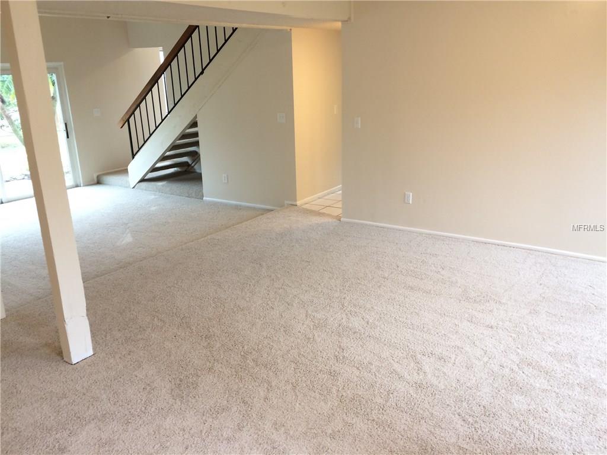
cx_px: 304
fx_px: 509
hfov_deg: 61.7
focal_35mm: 29
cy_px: 228
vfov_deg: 48.2
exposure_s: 1/30
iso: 64
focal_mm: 4.15
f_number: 2.2
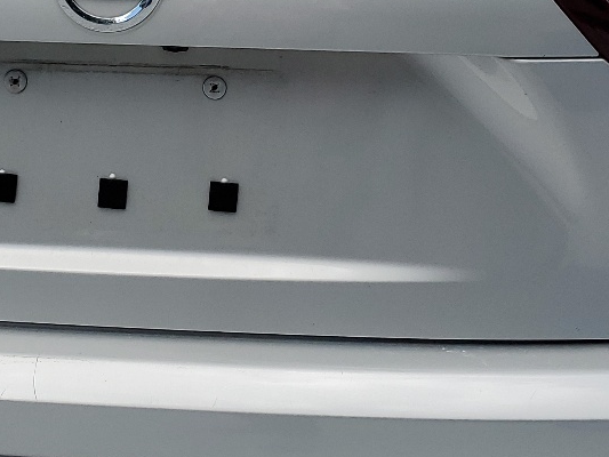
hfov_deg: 24.7
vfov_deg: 18.7
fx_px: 1373
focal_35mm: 78
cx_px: 135
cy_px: 89
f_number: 1.5
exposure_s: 1/2500
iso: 50
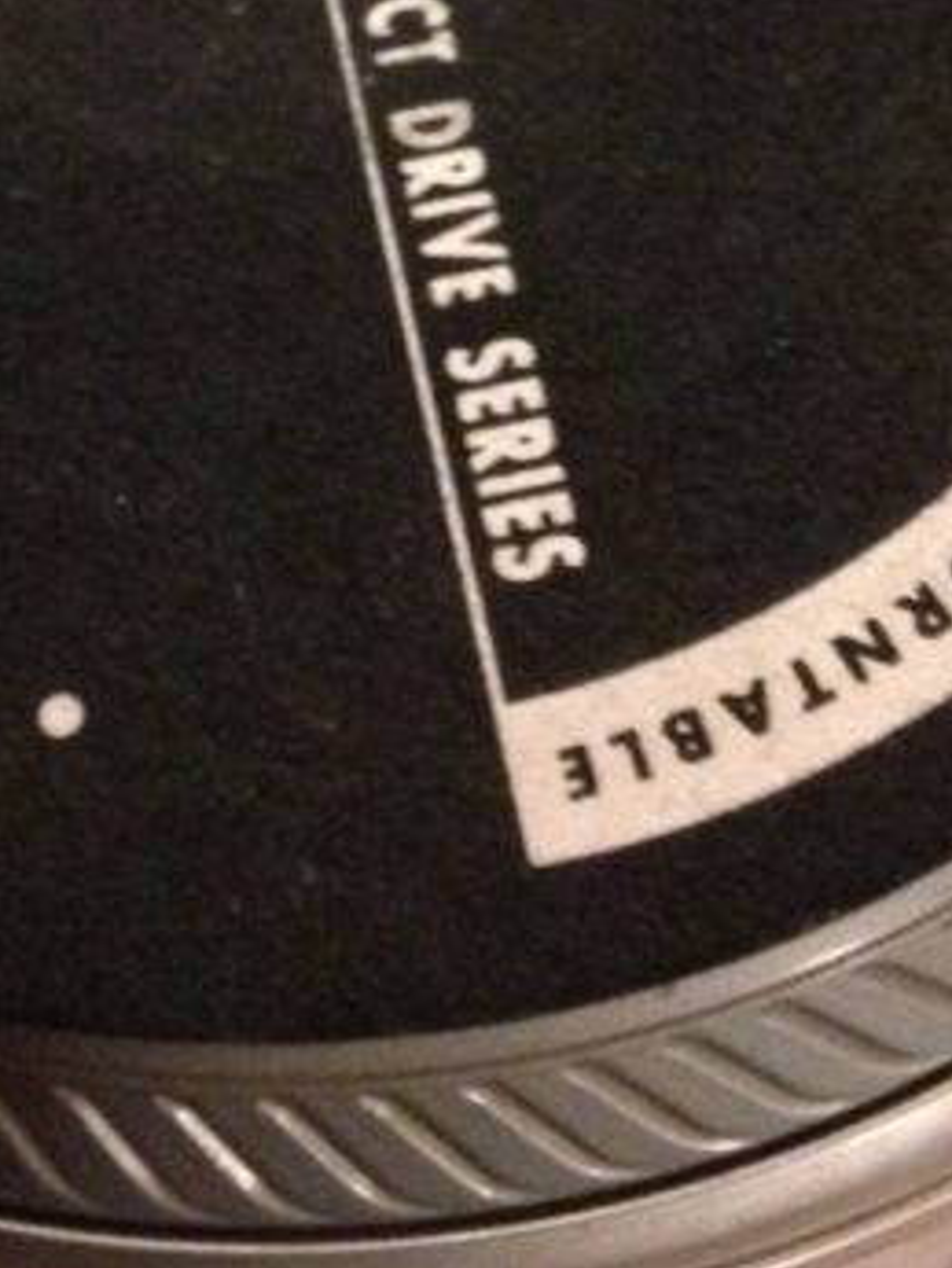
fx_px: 3591
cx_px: 320
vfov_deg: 19.4
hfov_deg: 15.1
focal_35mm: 98
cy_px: -40
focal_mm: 4.12
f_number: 2.4
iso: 800
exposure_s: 1/15
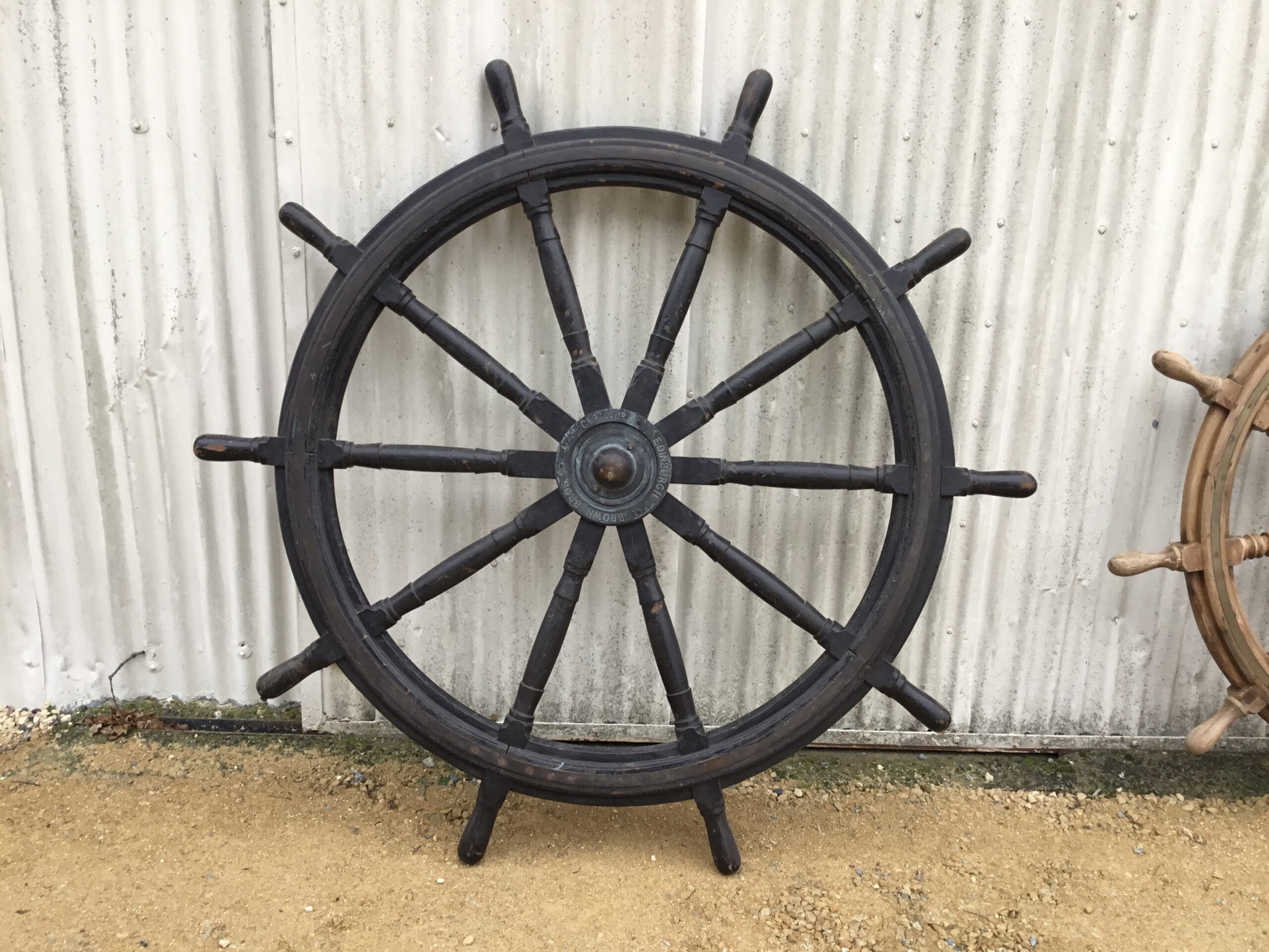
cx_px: 634
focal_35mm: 31
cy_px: 476
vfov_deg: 45.4
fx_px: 1136
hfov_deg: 58.4
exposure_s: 1/50
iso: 32
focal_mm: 3.3
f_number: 2.4
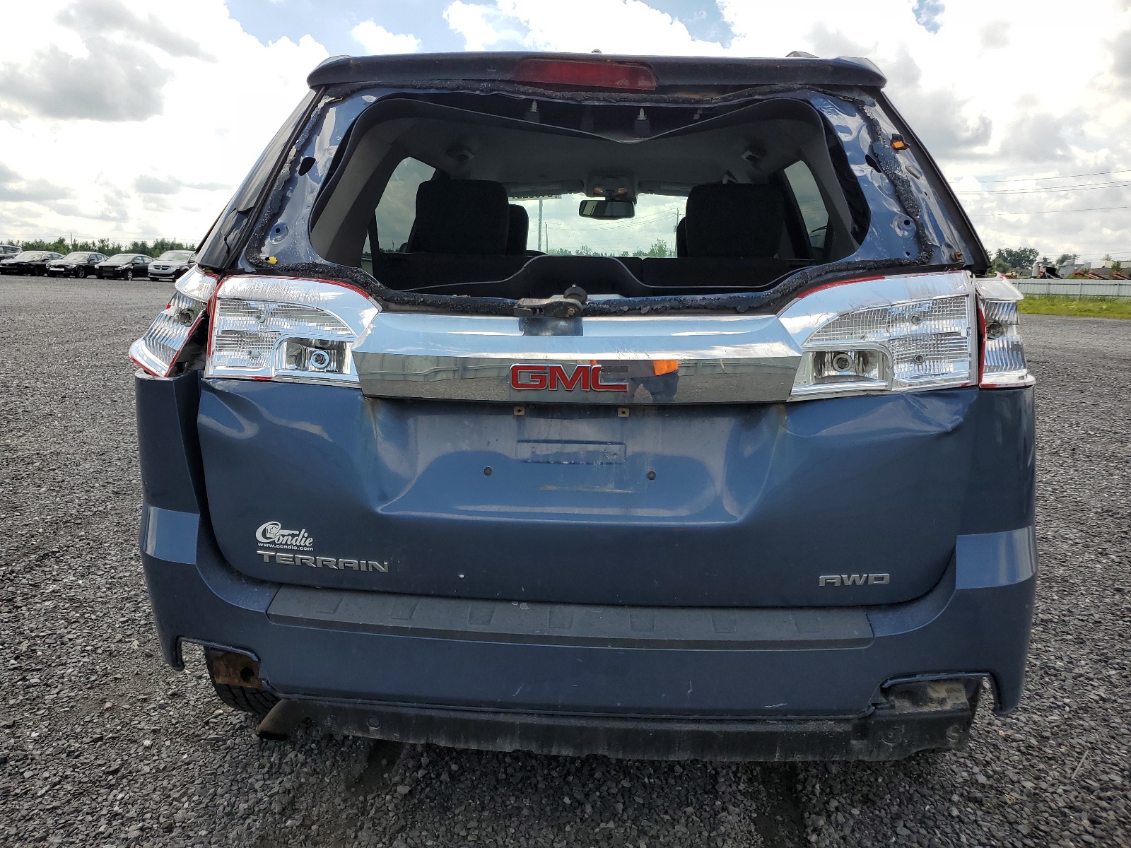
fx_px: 849
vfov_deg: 53.1
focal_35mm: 26
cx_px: 566
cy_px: 424
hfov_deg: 67.3
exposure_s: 1/2500
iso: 50
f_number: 1.5
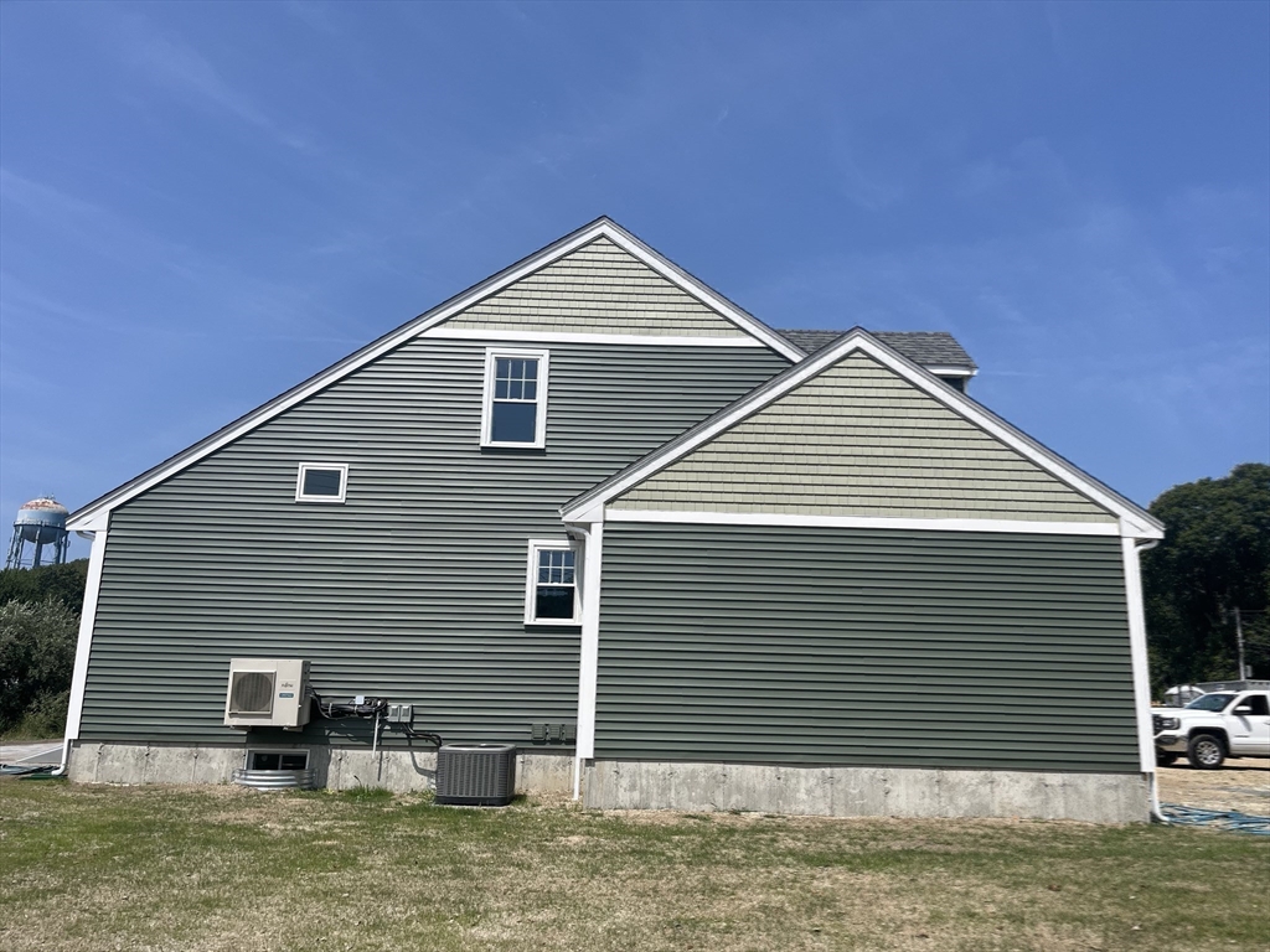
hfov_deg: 67.3
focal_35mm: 26
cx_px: 635
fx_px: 954
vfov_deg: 53.1
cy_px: 476
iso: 50
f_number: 1.6
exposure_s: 1/4854
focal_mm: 5.1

[TRY IT] Each entry should come back exactly as written, with its pictures omitted.

[REPLY TO THE EXERCISE]
cx_px: 304
fx_px: 509
hfov_deg: 61.7
focal_35mm: 29
cy_px: 228
vfov_deg: 48.2
exposure_s: 1/30
iso: 64
focal_mm: 4.15
f_number: 2.2
hfov_deg: 24.7
vfov_deg: 18.7
fx_px: 1373
focal_35mm: 78
cx_px: 135
cy_px: 89
f_number: 1.5
exposure_s: 1/2500
iso: 50
fx_px: 3591
cx_px: 320
vfov_deg: 19.4
hfov_deg: 15.1
focal_35mm: 98
cy_px: -40
focal_mm: 4.12
f_number: 2.4
iso: 800
exposure_s: 1/15
cx_px: 634
focal_35mm: 31
cy_px: 476
vfov_deg: 45.4
fx_px: 1136
hfov_deg: 58.4
exposure_s: 1/50
iso: 32
focal_mm: 3.3
f_number: 2.4
fx_px: 849
vfov_deg: 53.1
focal_35mm: 26
cx_px: 566
cy_px: 424
hfov_deg: 67.3
exposure_s: 1/2500
iso: 50
f_number: 1.5
hfov_deg: 67.3
focal_35mm: 26
cx_px: 635
fx_px: 954
vfov_deg: 53.1
cy_px: 476
iso: 50
f_number: 1.6
exposure_s: 1/4854
focal_mm: 5.1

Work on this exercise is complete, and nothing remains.